:: Action item ::
From the line with "Lambda | CoreC | C4<br />" through the line with "करने के चरण**", inclusive, return each line of the data below exactly and leave the rest out.

:: Stored items from a collection ::
#####

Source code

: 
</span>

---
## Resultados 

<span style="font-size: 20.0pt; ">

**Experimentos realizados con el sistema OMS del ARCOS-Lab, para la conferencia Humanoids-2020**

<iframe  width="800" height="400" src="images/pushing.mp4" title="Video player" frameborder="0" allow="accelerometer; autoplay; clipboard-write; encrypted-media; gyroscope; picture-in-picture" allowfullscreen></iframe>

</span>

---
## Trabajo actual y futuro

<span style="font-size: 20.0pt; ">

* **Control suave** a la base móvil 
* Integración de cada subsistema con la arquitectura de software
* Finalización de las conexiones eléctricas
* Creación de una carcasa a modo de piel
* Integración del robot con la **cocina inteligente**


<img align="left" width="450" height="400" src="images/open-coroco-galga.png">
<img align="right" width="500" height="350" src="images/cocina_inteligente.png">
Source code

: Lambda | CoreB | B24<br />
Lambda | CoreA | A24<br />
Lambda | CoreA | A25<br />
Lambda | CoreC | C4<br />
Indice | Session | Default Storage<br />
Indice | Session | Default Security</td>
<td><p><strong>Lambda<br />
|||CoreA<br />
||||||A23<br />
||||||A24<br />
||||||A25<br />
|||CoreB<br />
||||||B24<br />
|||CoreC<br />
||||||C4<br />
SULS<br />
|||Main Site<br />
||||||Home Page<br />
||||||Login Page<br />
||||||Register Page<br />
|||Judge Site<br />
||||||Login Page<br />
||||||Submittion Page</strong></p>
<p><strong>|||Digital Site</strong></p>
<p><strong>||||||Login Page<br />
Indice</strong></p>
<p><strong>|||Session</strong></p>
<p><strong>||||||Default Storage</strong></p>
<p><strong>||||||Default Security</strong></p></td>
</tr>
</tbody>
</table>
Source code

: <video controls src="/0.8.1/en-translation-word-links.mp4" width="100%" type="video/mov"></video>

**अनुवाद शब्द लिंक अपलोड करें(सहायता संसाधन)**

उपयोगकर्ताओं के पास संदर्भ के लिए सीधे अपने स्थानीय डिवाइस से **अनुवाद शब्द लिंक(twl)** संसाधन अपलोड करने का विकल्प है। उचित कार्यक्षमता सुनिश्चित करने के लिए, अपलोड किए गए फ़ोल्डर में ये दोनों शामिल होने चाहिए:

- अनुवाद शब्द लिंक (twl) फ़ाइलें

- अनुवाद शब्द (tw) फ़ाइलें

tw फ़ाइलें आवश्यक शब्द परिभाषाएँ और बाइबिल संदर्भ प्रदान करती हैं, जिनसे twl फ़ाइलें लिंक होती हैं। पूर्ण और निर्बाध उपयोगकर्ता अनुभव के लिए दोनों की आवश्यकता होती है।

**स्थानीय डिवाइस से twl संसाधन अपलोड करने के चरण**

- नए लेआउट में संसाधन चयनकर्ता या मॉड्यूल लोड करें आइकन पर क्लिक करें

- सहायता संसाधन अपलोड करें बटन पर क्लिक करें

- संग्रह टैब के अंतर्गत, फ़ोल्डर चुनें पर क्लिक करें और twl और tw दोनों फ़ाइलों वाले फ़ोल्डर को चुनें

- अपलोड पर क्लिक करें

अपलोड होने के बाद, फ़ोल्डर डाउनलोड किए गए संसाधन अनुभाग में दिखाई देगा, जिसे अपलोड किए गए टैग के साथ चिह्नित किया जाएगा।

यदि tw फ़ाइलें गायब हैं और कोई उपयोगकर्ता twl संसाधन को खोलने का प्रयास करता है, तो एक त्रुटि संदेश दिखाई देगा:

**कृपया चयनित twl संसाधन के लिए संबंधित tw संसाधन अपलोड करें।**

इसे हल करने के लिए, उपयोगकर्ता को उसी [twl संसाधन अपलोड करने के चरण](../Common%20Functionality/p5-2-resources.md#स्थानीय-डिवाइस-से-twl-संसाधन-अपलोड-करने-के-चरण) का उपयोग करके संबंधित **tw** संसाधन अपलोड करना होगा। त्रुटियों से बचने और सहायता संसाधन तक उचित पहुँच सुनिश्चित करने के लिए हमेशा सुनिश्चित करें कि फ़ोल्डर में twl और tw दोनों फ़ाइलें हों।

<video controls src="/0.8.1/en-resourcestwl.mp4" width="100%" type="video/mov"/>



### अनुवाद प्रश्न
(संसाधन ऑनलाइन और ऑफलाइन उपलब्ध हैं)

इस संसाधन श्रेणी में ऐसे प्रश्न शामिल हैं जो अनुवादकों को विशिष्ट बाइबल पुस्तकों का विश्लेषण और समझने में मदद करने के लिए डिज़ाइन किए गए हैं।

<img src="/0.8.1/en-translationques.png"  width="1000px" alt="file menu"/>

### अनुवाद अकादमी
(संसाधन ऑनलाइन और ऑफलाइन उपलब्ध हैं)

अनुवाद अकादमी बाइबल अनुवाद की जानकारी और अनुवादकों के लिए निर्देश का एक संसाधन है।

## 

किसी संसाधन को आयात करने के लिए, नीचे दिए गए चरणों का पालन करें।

#####

:: Response for this exercise ::
Lambda | CoreC | C4<br />
Indice | Session | Default Storage<br />
Indice | Session | Default Security</td>
<td><p><strong>Lambda<br />
|||CoreA<br />
||||||A23<br />
||||||A24<br />
||||||A25<br />
|||CoreB<br />
||||||B24<br />
|||CoreC<br />
||||||C4<br />
SULS<br />
|||Main Site<br />
||||||Home Page<br />
||||||Login Page<br />
||||||Register Page<br />
|||Judge Site<br />
||||||Login Page<br />
||||||Submittion Page</strong></p>
<p><strong>|||Digital Site</strong></p>
<p><strong>||||||Login Page<br />
Indice</strong></p>
<p><strong>|||Session</strong></p>
<p><strong>||||||Default Storage</strong></p>
<p><strong>||||||Default Security</strong></p></td>
</tr>
</tbody>
</table>
Source code

: <video controls src="/0.8.1/en-translation-word-links.mp4" width="100%" type="video/mov"></video>

**अनुवाद शब्द लिंक अपलोड करें(सहायता संसाधन)**

उपयोगकर्ताओं के पास संदर्भ के लिए सीधे अपने स्थानीय डिवाइस से **अनुवाद शब्द लिंक(twl)** संसाधन अपलोड करने का विकल्प है। उचित कार्यक्षमता सुनिश्चित करने के लिए, अपलोड किए गए फ़ोल्डर में ये दोनों शामिल होने चाहिए:

- अनुवाद शब्द लिंक (twl) फ़ाइलें

- अनुवाद शब्द (tw) फ़ाइलें

tw फ़ाइलें आवश्यक शब्द परिभाषाएँ और बाइबिल संदर्भ प्रदान करती हैं, जिनसे twl फ़ाइलें लिंक होती हैं। पूर्ण और निर्बाध उपयोगकर्ता अनुभव के लिए दोनों की आवश्यकता होती है।

**स्थानीय डिवाइस से twl संसाधन अपलोड करने के चरण**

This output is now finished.